Consigna 1: Indica si cada afirmación coincide con el fragmento sobre la política argentina y justifica tu respuesta (sí o no) con una cita textual del fragmento. (a) Massa reconoció haber almorzado con Caputo. (b) Milei ha mantenido hasta ahora el régimen de Tierra del Fuego. (c) Milei afirmó que esperaba el rechazo al DNU.
Consigna 2: Prosigue el fragmento sobre la política argentina a partir de su última oración.

Fragmento:

La Argentina se juega entonces el futuro en dos frentes. Debe lograr que su dirigencia se ponga de acuerdo en leyes elementales con un presidente que hace de la disrupción una forma de gobernar mientras, al mismo tiempo, inicia un cambio drástico de régimen económico. No es casual que haya empresarios y operadores financieros siguiendo como nunca el debate parlamentario. Y que algunos hasta hayan decidido ejercer cierto proselitismo silencioso. La semana pasada, Nicolás Caputo almorzó con Massa en el comedor de las oficinas que TGLT, su constructora, tiene en Belgrano. Massa niega el encuentro con énfasis, pero hubo demasiados testigos. Caputo le planteó ahí, entre otras cosas, que su rol como dirigente de la oposición era decisivo para convencer a parte del peronismo de respaldar al Gobierno porque la Argentina necesitaba volver a crecer.

Esos son almuerzos de intereses múltiples y superpuestos y, por lo tanto, cuesta a veces descubrir un propósito nítido. ¿Caputo hablaba como referente de la construcción, una de las industrias más afectadas por el ajuste? ¿Lo hacía en nombre de sus pares de Tierra del Fuego, cuyo régimen Milei decidió hasta ahora mantener pese a las críticas y recomendaciones de aliados como José Luis Espert? ¿Trasladaba tal vez una inquietud de su amigo Macri? ¿Sabía el líder de Pro del almuerzo? ¿Massa escuchaba como miembro de la oposición? ¿Como exministro propenso al mea culpa? ¿Como asesor del fondo norteamericano Greylock Capital? El tiempo lo irá aclarando.

Milei dijo ayer que el rechazo al DNU era un escenario que esperaba. Y parece haber vuelto, por ahora, a su acto reflejo después de que retiró la “Ley de bases”: hará el ajuste desde el Poder Ejecutivo. Confía para eso en que el apretón monetario que viene aplicando haga caer “como un piano” la inflación. No bien alcanzado el objetivo, razona, la política irá acompañando. La novedad es que el mercado y muchos empresarios de la economía real le creen. Y, al contrario de lo que supone el peronismo, por las mismas razones que lo enfrentan con el establishment: ver a un presidente dispuesto a pagar semejante costo social para mantener el equilibrio fiscal es, probablemente, el mejor augurio de que esta vez podría ser distinto. “Tengo 60 años y nunca vi algo así en la Argentina”, se ilusiona un empresario.

Material recopilado:
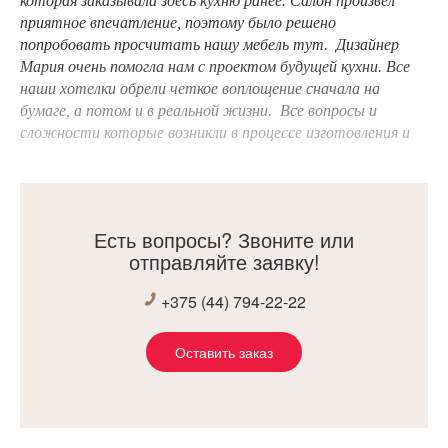
которая заказывала здесь кухню ранее. Салон произвёл
приятное впечатление, поэтому было решено
попробовать просчитать нашу мебель тут. Дизайнер
Мария очень помогла нам с проектом будущей кухни. Все
наши хотелки обрели четкое воплощение сначала на
бумаге, а потом и в реальной жизни. Все вопросы и
сложности которые возникли в процессе изготовления и
установки были достаточно быстро решены с компанией
и в целом всё прошло гладко и приятно.
Есть вопросы? Звоните или
отправляйте заявку!
+375 (44) 794-22-22
Оставить заказ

Respuesta 1:
(a) No: «Massa niega el encuentro con énfasis, pero hubo demasiados testigos».
(b) Sí: «cuyo régimen Milei decidió hasta ahora mantener pese a las críticas y recomendaciones de aliados como José Luis Espert».
(c) Sí: «Milei dijo ayer que el rechazo al DNU era un escenario que esperaba».

Respuesta 2:
El método de Milei y sus motivos tienen a casi todos desconcertados. Hay que entenderlo tal vez desde la procedencia y la psicología del Presidente: llegó sin una estructura partidaria y no parece, al menos hasta ahora, estar trabajando para construir un proyecto personal de poder clásico. Quienes lo tratan con mayor intimidad cuentan que, en cambio, Milei siente que cumple con un mandato para el que se preparó y al que le atribuye incluso orígenes religiosos, y que se relaciona con los distintos actores de la política en función de que le faciliten o impidan ese objetivo. Por eso le importa menos el pasado que el presente, promete tabula rasa para el futuro y fustiga a quienes le dificultan su proyecto.

“Voy a exponerlos”, le había anticipado a Luis Novaresio en mayo del año pasado, cuando el periodista le preguntó qué haría si el Congreso le trababa medidas. Es lo que viene haciendo desde que firmó el DNU. La incógnita es cuánta efectividad tendrá esa fórmula en el contexto de una sociedad cansada y acaso más ávida de que le resuelvan los problemas que de hallar culpables, y si esa dirigencia con la que no logra entenderse no le tuerce el rumbo antes de que afloje la inflación. Como dice el politólogo Pablo Touzón, el riesgo de Milei es quedarse sin sistema. Dicho de otro modo: que su gran transformación no salga de la teoría.